Taking this route means losing the advantage of HTML+CSS+JavaScript for desktop GUI development. Part of why Electron is such a breeze is because the tools are extremely familiar because we use them for web development.

A detour - JavaFX

I first time heard of using HTML or CSS for desktop application about 10 years ago when the JavaFX project was starting up. I was there, in the JavaSE team, when JavaFX was announced, and watched over the next couple years as more and more people were sucked out of JavaSE to work on JavaFX.

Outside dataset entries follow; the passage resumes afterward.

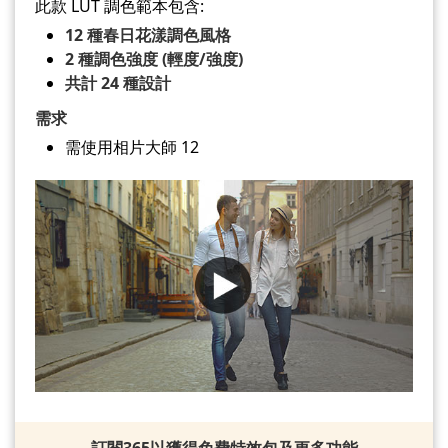
此款 LUT 調色範本包含:
12 種春日花漾調色風格
2 種調色強度 (輕度/強度)
共計 24 種設計
需求
需使用相片大師 12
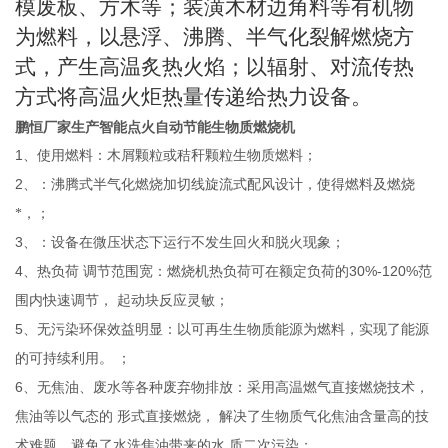
模废板、方木等；装潢木材边角料等有机物
为燃料，以悬浮、沸腾、半气化裂解燃烧方
式，产生高温炙热火焰；以辐射、对流传热
方式将高温火炬热量传递给热力设备。
鹏恒厂家生产智能点火自动节能生物质燃烧机
1
、使用燃料：木屑颗粒或秸秆颗粒生物质燃料；
2
、：沸腾式半气化燃烧加切线旋流式配风设计，使得燃料及燃烧
*，；
3
、：设备在微压状态下运行不发生回火和脱火现象；
4
30%-120%
、热负荷
调节范围宽：燃烧机热负荷可在额定负荷的
范
围内快速调节，
起动块反应灵敏；
5
、无污染环保效益明显：以可再生生物质能源为燃料，实现了能源
的可持续利用。
；
6
、无焦油、废水等各种废弃物排放：采用高温燃气直接燃烧技术，
焦油等以气态的
形式直接燃烧，
解决了生物质气化焦油含量高的技
术难题，避免了水洗焦油带来的水
质二次污染；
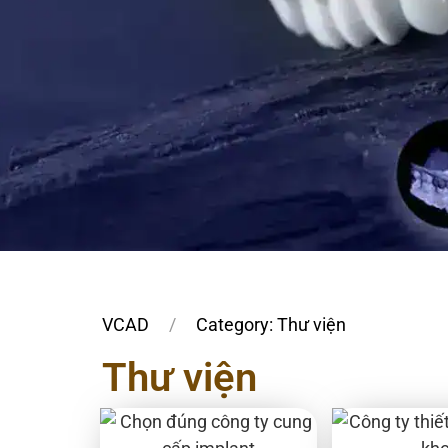
VCAD
Category: Thư viện
Thư viện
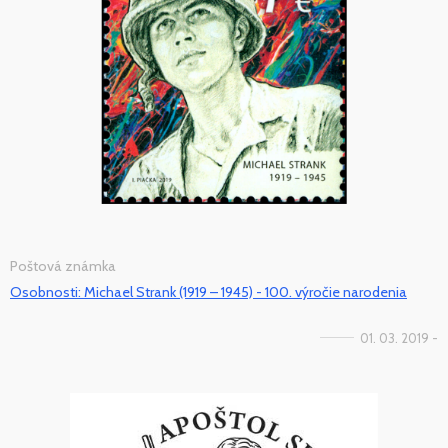
Poštová známka
Osobnosti: Michael Strank (1919 – 1945) - 100. výročie narodenia
01. 03. 2019 -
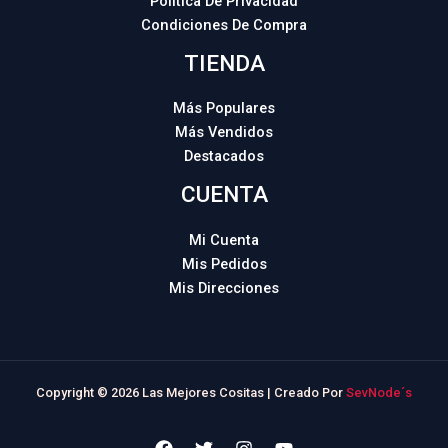
Política De Privacidad
Condiciones De Compra
TIENDA
Más Populares
Más Vendidos
Destacados
CUENTA
Mi Cuenta
Mis Pedidos
Mis Direcciones
Copyright © 2026 Las Mejores Cositas | Creado Por
SevNode´s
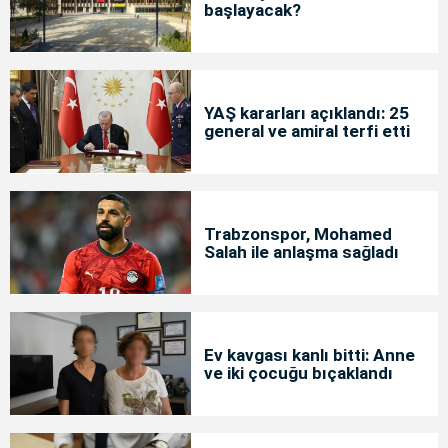
başlayacak?
YAŞ kararları açıklandı: 25
general ve amiral terfi etti
Trabzonspor, Mohamed
Salah ile anlaşma sağladı
Ev kavgası kanlı bitti: Anne
ve iki çocuğu bıçaklandı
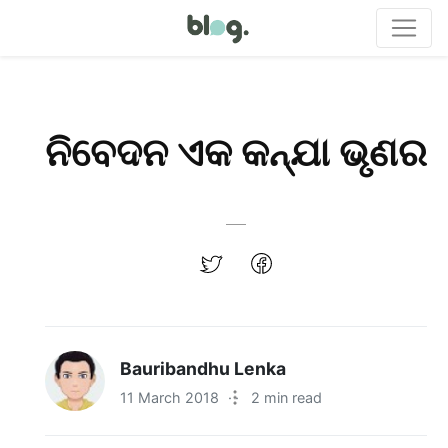
ନିବେଦନ ଏକ କନ୍ଯା ଭୃଣର
Bauribandhu Lenka
11 March 2018
·
2 min read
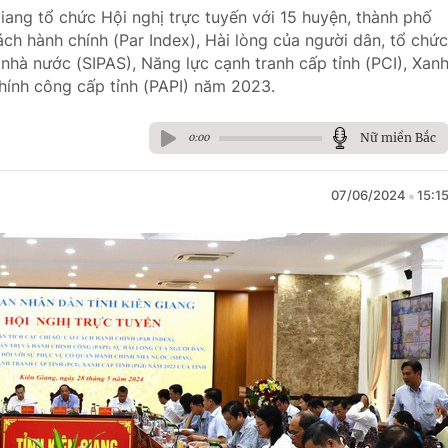
iang tổ chức Hội nghị trực tuyến với 15 huyện, thành phố
ách hành chính (Par Index), Hài lòng của người dân, tổ chức
nhà nước (SIPAS), Năng lực cạnh tranh cấp tỉnh (PCI), Xan
chính công cấp tỉnh (PAPI) năm 2023.
Nữ miền Bắc
0:00
07/06/2024
15:1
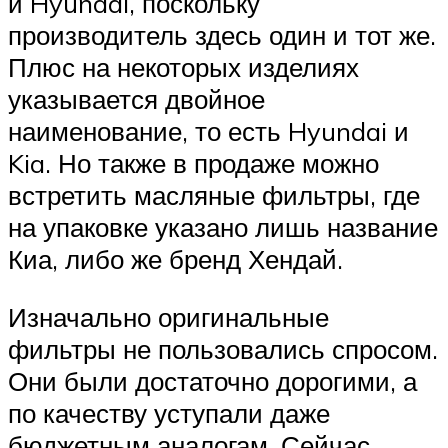
и Hyundai, поскольку
производитель здесь один и тот же.
Плюс на некоторых изделиях
указывается двойное
наименование, то есть Hyundai и
Kia. Но также в продаже можно
встретить масляные фильтры, где
на упаковке указано лишь название
Киа, либо же бренд Хендай.
Изначально оригинальные
фильтры не пользовались спросом.
Они были достаточно дорогими, а
по качеству уступали даже
бюджетным аналогам. Сейчас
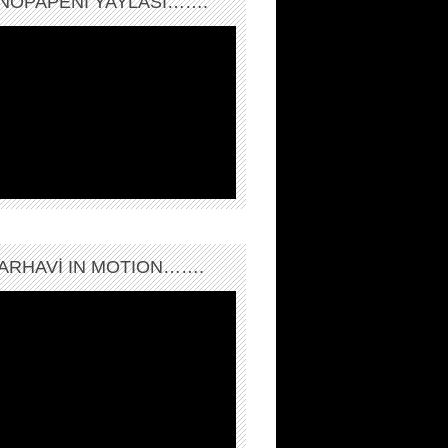
NOPAPENİ YAYLASI…….
ARHAVI IN MOTION…….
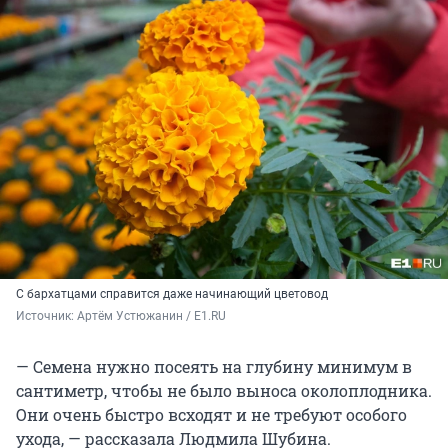
С бархатцами справится даже начинающий цветовод
Источник: 
Артём Устюжанин / E1.RU
— Семена нужно посеять на глубину минимум в
сантиметр, чтобы не было выноса околоплодника.
Они очень быстро всходят и не требуют особого
ухода, — рассказала Людмила Шубина.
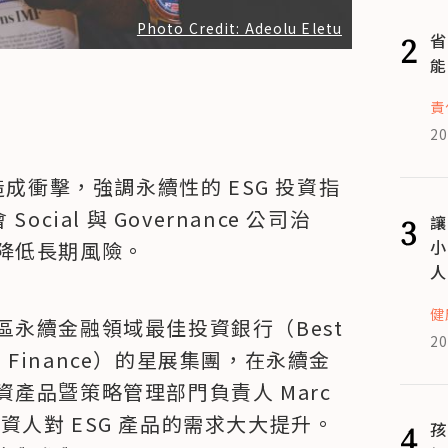
Photo Credit: Adeolu Eletu
2
省
能
責
20
造成衝擊，強調永續性的 ESG 投資指
Social 與 Governance 公司治
3
讓
小
降低長期風險。
人
健
永續金融領域最佳投資銀行（Best 
20
inable Finance）的星展集團，在永續金
品曁策略管理部門負責人 Marc 
，投資人對 ESG 產品的需求大大提升。
4
孩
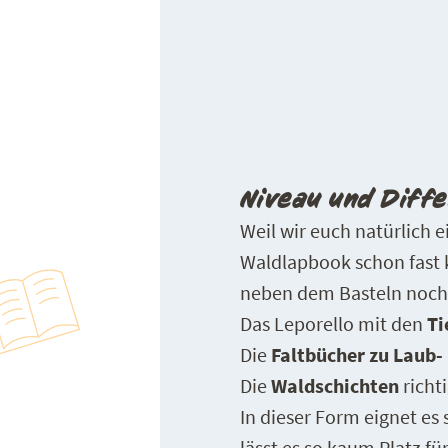
Niveau und Diff
Weil wir euch natürlich 
Waldlapbook schon fast 
neben dem Basteln noch
Das Leporello mit den
Ti
Die
Faltbücher zu Laub
Die
Waldschichten
richt
In dieser Form eignet es 
lässt es so kaum Platz fü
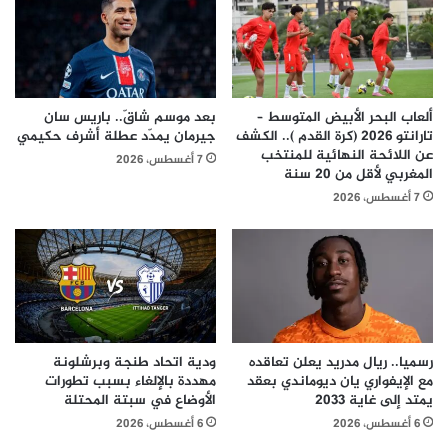
ألعاب البحر الأبيض المتوسط –
بعد موسم شاقّ.. باريس سان
تارانتو 2026 (كرة القدم ).. الكشف
جيرمان يمدّد عطلة أشرف حكيمي
عن اللائحة النهائية للمنتخب
7 أغسطس، 2026
المغربي لأقل من 20 سنة
7 أغسطس، 2026
رسميا.. ريال مدريد يعلن تعاقده
ودية اتحاد طنجة وبرشلونة
مع الإيفواري يان ديوماندي بعقد
مهددة بالإلغاء بسبب تطورات
يمتد إلى غاية 2033
الأوضاع في سبتة المحتلة
6 أغسطس، 2026
6 أغسطس، 2026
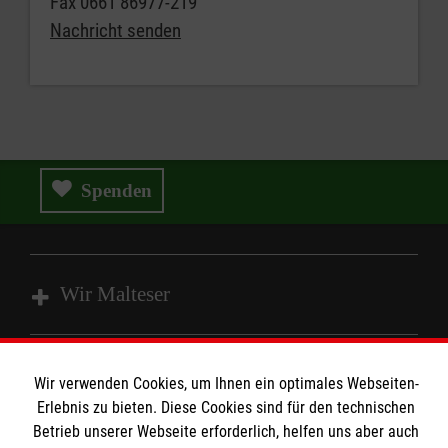
Fax
0661 86977-219
Nachricht senden
Spenden
Wir Malteser
Spenden & Helfen
Wir verwenden Cookies, um Ihnen ein optimales Webseiten-
Angebote & Leistungen
Informationen
Erlebnis zu bieten. Diese Cookies sind für den technischen
Kursangebote
Betrieb unserer Webseite erforderlich, helfen uns aber auch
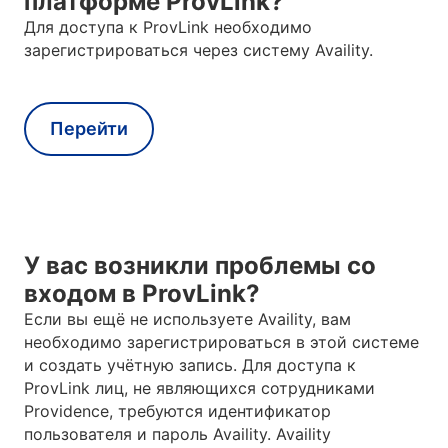
платформе ProvLink?
Для доступа к ProvLink необходимо
зарегистрироваться через систему Availity.
Перейти
У вас возникли проблемы со
входом в ProvLink?
Если вы ещё не используете Availity, вам
необходимо зарегистрироваться в этой системе
и создать учётную запись. Для доступа к
ProvLink лиц, не являющихся сотрудниками
Providence, требуются идентификатор
пользователя и пароль Availity. Availity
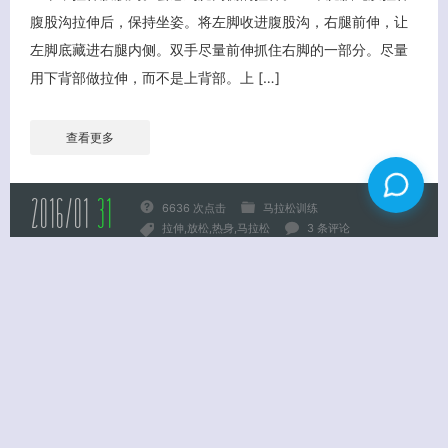
腹股沟拉伸后，保持坐姿。将左脚收进腹股沟，右腿前伸，让
左脚底藏进右腿内侧。双手尽量前伸抓住右脚的一部分。尽量
用下背部做拉伸，而不是上背部。上 […]
查看更多
2016/01
31
6636 次点击
马拉松训练
拉伸
放松
热身
马拉松
3 条评论
马拉松训练10点要注意
为了一个最入迷的爱好，进行马拉松训练已经第六天了，收集
了一些非常值得注意的事项，方便以后查阅，也方便马拉松新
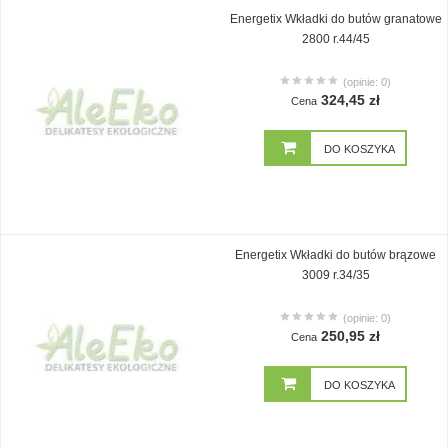
Energetix Wkładki do butów granatowe
2800 r.44/45
(opinie: 0)
324,45 zł
Cena
DO KOSZYKA
Energetix Wkładki do butów brązowe
3009 r.34/35
(opinie: 0)
250,95 zł
Cena
DO KOSZYKA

In any case, JavaFX developers came to the Swing team for a discussion. The JavaFX developers tried to convince the Swing team that getting regular web developers on board with using JavaFX meant using CSS and other web technologies in desktop application design. I remember thinking that an extremely odd suggestion.

Back on track with Electron

But, now that I'm doing Electron development, this makes sense. HTML+CSS+JavaScript is a powerful combination for desktop application development. The open question is whether it absolutely must require using Chrome as the platform?

What about the Chrome Applications model?

One way to skin this cat is the Chrome App's model that Google developed for Chromebooks. I've been using a Chromebook for several years, and for about a year used one as my primary laptop.

There's a whole App store running on Chromebooks, with a large number of applications available.

When a Chrome App is installed, its icon shows up on a Launcher window. You can drag the icons down to a toolbar at the bottom of the screen just like on Mac OS X. The app's launch as top-level windows on par with the Chrome windows. The app's are developed using HTML+CSS+JavaScript, just like Electron.

What's important for this conversation is that you have one Chrome instance running several applications.

In other words - what if you installed an Electron runtime on the computer, and then installed Electron applications to use that runtime? That would limit the memory footprint since the Chrome instance would be shared across multiple applications.

Summary

I'm not finding that Electron is as heavy-weight as you might think considering it carries along most of Chrome.